In smaller towns, even the traffic lights work differently. The lane in each direction takes its own turn rather than north-south lanes going at the same time and then east-west. So when a northbound car has the green light, in effect it has a permanent advanced green, right turn green and straight ahead green at the same time. Then the next lane goes wherever it wants while the other three lanes wait. As pedestrians, we’d take so long to figure out which car was likely to hit us that the light would change before we could move and we’d have to start all over again.

After Iguazú, we flew to Salta, Northern Argentina, rented a car and drove the wine route south to Cafayate. Getting out of the city was hardest because the main roads are wide enough for three lanes but five cars will drive abreast in a staggered, flowing, bumper-cars manner. If the cars here were equipped with the side warning sensors back home, our car would have been beeping frantically with tachycardia. Much like we were.

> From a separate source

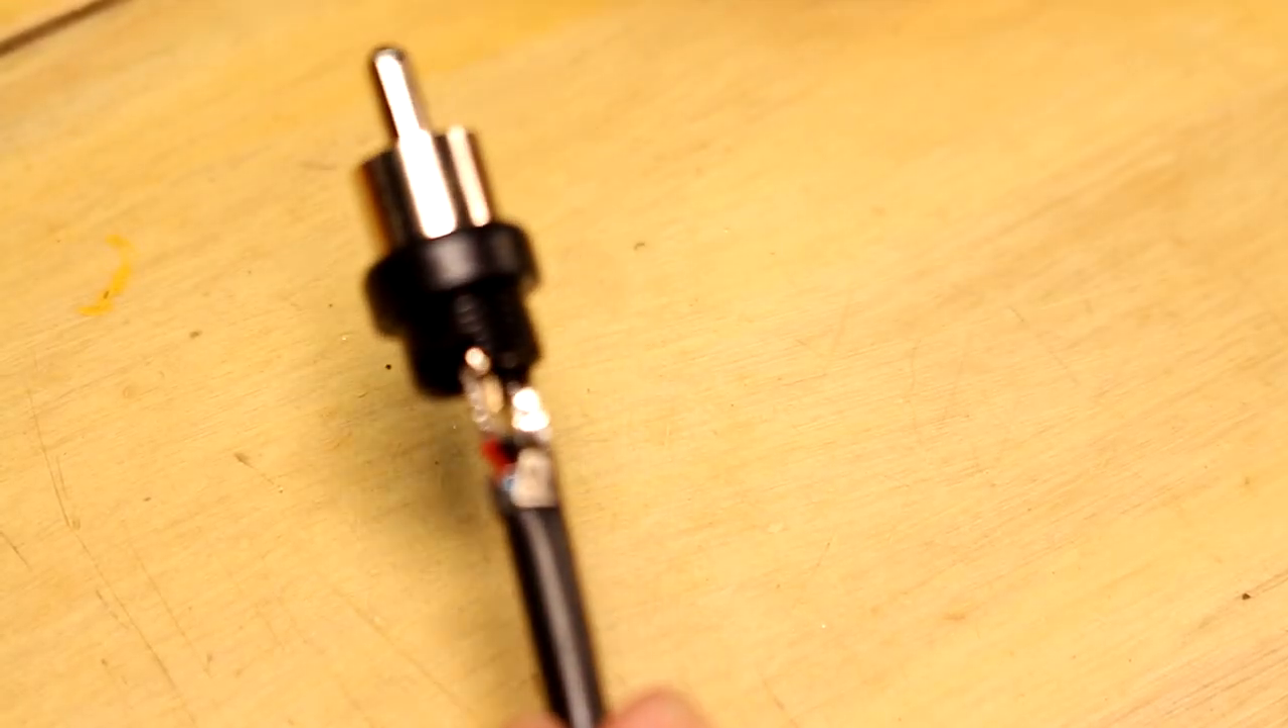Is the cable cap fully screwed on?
No.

Highway driving was a breeze in comparison and absolutely stunning as we wove through the pre-Andes on the southern wine route, stirring up dust. We stopped at deep-red rock formations called the Devil’s Throat and the Buried Houses and exclaimed over vistas of layered mountains into the distance and sandstone coloured in pink and tan. Cafayate itself was a small town with tons of wineries within walking distance that we took advantage of to escape the torrential rain that turned streets into rivers in minutes and then dried up almost as quickly once it had stopped. We toured the wine museum which had won awards for creativity but was not to our taste as all the placards were written in verse with flowery turns of phrase like “the water writes drop by drop a love story on the earth,” and something about “palpitating destiny” and “the wombs of grapes.”

We then drove north to Humahuaca and Purmamarca where the Inca culture is much more prevalent, along switchbacks though the Andes themselves, gaping at the deep dry gorge and rising to over 11,000 feet in elevation to the Salinas Grandes salt flats, a kind of white cracked tundra that stretches in both directions.

When we tell others what we’ve seen, they say we’ve hit many of the highlights. And after a few weeks here we now walk unflinching into traffic, weave around cars as we drive and speak to shopkeepers, hotel staff and waiters in Spanish without hesitation. Like I said, cocky. Until yesterday when we tried to order a sandwich. The stand was set up kinda like a Subway where you choose your toppings, or so we thought, not realizing that the long list of toppings were actually different flavours of mayonnaise. So we walked up confidently and basically said, I’ll have a chorizo hot dog with mayonnaise and blue cheese mayonnaise and garlic mayonnaise and onion mayonnaise and avocado mayonnaise and chimichurri mayonnaise. The long suffering sandwich artist sighed and complied. And we ate it resolutely like that was exactly what we’d intended.